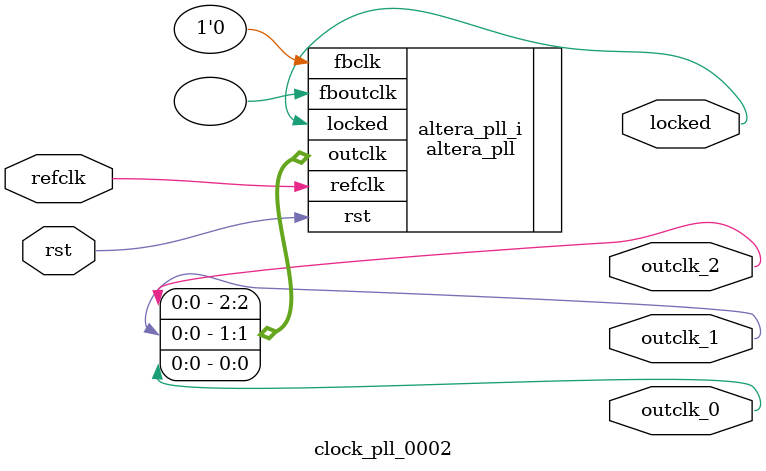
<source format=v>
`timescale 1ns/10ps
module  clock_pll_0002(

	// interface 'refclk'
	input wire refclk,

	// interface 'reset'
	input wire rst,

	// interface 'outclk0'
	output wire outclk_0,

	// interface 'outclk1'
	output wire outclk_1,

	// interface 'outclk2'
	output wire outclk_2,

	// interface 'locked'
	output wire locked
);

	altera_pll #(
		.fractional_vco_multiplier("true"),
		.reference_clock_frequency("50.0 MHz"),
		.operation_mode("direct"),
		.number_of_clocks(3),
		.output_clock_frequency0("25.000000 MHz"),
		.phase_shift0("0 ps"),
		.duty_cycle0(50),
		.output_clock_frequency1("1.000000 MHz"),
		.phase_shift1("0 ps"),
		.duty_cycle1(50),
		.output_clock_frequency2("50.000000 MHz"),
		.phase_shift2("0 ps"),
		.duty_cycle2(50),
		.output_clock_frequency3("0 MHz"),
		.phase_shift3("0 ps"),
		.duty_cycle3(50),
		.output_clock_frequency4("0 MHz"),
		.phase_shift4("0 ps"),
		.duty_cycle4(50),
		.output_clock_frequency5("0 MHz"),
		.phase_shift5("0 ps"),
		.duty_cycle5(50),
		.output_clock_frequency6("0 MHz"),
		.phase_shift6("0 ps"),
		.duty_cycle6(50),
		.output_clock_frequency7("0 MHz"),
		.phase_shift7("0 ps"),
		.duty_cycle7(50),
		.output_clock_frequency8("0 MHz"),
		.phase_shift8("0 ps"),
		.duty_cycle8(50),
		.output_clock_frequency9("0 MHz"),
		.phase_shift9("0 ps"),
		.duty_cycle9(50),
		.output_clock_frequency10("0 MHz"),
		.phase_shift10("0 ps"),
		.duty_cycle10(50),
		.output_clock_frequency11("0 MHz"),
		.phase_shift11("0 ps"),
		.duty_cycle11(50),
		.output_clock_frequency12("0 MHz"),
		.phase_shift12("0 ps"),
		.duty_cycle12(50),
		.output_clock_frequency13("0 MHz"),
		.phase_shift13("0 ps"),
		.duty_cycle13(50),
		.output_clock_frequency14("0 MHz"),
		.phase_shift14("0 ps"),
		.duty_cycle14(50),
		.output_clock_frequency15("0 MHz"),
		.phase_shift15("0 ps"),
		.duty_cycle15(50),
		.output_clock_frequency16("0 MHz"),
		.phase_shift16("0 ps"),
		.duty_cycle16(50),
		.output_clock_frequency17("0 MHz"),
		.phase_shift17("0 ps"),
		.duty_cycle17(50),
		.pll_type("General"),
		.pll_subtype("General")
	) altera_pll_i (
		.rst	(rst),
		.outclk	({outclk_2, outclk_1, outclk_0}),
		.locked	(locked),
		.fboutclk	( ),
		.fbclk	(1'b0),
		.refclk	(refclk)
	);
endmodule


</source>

ABOUT THIS EXERCISE:
Tally the lines of the entries that include the word "locked" and give only the total.

SOLUTION FOR THIS TASK:
3